Mas não é só em Hursti (2001) e Valdeón (2014) que a designação sugerida por Stetting (1989, citada em Schäffner 2012) não reúne consenso. Bielsa e Bassnett (2009, pp. 63-64) também não são apologistas da utilização do termo “transedição”, preferindo a denominação “tradução de notícias” para fazer referência a esta combinação entre tradução e edição, no contexto específico da produção de notícias. Segundo as autoras, a tradução de notícias não é diferente das tarefas de edição, através das quais os artigos são verificados, retificados, modificados, aperfeiçoados e preparados para publicação.

Com efeito, o TP sofre modificações mais profundas, no contexto da tradução de notícias, visto que é necessário ter-se em consideração os critérios da relevância da notícia e o conhecimento prévio do público-alvo. Bielsa e Bassnett (2009, p. 64) referem que as alterações mais frequentes ao TP são: a alteração do título ou do lead, para se adaptarem às exigências do novo público-alvo e da publicação onde a notícia será veiculada; a eliminação de informação desnecessária, por ser redundante ou por ser direcionada especificamente ao público da cultura de partida; a adição de informação de contextualização, visto que o texto original foi concebido num determinado contexto e o novo leitor poderá necessitar de informação adicional para se contextualizar; a alteração da ordem dos parágrafos, pois o artigo deve ser reorganizado de forma a colocar-se a informação mais relevante para o novo público-alvo nos primeiros parágrafos; e o resumo de informação, por questões de falta de espaço disponível ou para ocultar informação pouco relevante no contexto de chegada.
══════════
§ Problemas a resolver
• a. Enumere todas as alterações ao TP que, segundo Bielsa e Bassnett, são as mais frequentes, de acordo com o excerto sobre tradução de notícias.
• b. Redija a continuação do excerto sobre tradução de notícias, a partir do ponto em que este termina.
Os itens não desempenham qualquer papel no que aqui se pede.

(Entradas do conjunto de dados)
══════════
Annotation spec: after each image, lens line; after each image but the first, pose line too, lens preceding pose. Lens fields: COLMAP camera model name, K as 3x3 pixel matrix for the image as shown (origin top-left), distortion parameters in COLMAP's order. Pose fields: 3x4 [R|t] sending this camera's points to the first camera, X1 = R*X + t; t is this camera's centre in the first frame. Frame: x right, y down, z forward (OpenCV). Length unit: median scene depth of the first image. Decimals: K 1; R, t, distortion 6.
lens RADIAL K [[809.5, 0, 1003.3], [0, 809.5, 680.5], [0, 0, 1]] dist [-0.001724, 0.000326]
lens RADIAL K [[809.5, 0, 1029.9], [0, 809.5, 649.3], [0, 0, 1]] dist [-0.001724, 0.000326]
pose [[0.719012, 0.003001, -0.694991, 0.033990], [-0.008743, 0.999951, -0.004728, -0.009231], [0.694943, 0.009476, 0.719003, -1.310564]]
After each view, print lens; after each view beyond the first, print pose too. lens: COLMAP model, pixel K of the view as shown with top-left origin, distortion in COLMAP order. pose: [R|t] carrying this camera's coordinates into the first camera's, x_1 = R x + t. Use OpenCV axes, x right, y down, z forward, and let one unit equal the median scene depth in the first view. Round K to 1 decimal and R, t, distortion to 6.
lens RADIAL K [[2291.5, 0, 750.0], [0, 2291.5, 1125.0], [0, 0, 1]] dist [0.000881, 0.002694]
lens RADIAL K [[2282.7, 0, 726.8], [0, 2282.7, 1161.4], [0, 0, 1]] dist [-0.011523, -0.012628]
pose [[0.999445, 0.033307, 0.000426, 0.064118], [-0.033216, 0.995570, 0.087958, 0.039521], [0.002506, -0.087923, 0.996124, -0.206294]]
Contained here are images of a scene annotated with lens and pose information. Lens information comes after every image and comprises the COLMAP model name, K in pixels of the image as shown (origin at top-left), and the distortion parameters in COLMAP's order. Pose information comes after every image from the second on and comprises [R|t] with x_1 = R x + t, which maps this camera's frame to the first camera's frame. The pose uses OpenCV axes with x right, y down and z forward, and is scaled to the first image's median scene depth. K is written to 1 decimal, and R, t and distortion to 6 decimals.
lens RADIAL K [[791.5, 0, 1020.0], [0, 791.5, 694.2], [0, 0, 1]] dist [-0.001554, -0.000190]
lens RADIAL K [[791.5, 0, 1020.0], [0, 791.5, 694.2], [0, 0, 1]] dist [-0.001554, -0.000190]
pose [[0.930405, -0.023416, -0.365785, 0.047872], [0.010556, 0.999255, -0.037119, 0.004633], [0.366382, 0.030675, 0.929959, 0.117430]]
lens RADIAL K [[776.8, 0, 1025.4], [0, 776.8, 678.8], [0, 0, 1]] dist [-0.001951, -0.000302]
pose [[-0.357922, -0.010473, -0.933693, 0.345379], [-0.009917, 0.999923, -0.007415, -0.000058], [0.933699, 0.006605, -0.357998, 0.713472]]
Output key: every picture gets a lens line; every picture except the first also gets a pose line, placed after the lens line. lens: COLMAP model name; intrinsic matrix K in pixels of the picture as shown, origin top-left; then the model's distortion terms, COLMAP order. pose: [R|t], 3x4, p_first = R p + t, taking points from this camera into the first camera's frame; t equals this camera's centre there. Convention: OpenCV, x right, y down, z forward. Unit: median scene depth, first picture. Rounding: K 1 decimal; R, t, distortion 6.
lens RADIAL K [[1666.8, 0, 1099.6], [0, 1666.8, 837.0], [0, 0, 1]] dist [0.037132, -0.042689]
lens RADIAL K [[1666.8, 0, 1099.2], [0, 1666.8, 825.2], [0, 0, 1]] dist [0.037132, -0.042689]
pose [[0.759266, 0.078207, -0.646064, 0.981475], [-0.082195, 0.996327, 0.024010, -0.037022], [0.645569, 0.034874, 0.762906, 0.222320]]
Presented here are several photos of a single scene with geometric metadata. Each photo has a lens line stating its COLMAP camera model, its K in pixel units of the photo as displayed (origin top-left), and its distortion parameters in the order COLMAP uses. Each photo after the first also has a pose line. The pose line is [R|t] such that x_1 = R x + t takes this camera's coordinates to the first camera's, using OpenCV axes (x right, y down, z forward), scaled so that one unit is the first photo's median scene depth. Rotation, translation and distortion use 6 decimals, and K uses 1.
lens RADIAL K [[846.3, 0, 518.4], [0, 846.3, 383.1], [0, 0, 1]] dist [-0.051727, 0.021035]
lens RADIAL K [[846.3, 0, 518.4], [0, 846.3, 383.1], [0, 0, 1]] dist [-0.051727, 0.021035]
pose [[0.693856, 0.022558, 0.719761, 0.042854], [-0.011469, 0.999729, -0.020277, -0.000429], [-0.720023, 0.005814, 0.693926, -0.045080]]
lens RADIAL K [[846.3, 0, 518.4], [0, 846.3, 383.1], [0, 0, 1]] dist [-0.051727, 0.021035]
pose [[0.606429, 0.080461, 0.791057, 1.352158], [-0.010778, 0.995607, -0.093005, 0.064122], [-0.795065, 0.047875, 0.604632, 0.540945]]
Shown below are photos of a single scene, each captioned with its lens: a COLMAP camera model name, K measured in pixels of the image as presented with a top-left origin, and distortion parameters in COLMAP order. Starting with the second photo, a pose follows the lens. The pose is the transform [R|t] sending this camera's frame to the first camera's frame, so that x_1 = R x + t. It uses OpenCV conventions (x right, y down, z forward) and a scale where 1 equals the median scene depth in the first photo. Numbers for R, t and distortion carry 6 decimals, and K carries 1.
══════════
§ Respostas
• a.
- A alteração do título ou do lead
- A eliminação de informação desnecessária
- A adição de informação de contextualização
- A alteração da ordem dos parágrafos
- O resumo de informação

• b.
Porém, a designação “tradução” no âmbito da produção de notícias de caráter internacional também não é consensual. Pym (2004, p. 4), por exemplo, questiona a utilização do termo. O autor argumenta que as notícias internacionais que lemos na

imprensa local ultrapassam as fronteiras do conceito de tradução e, como tal, devem ser encaradas como uma localização de textos que foram produzidos noutros idiomas.

De acordo com Pym (2004, p. 5), um texto localizado, ao contrário de um texto traduzido, que tem no TP um “congénere”, é um texto dinâmico, que não representa necessariamente um texto produzido previamente. Se nos focarmos nesta perspetiva, podemos concordar que o texto jornalístico seja considerado um texto localizado, porque sofre várias alterações de modo a adequar-se ao público-alvo da cultura de chegada.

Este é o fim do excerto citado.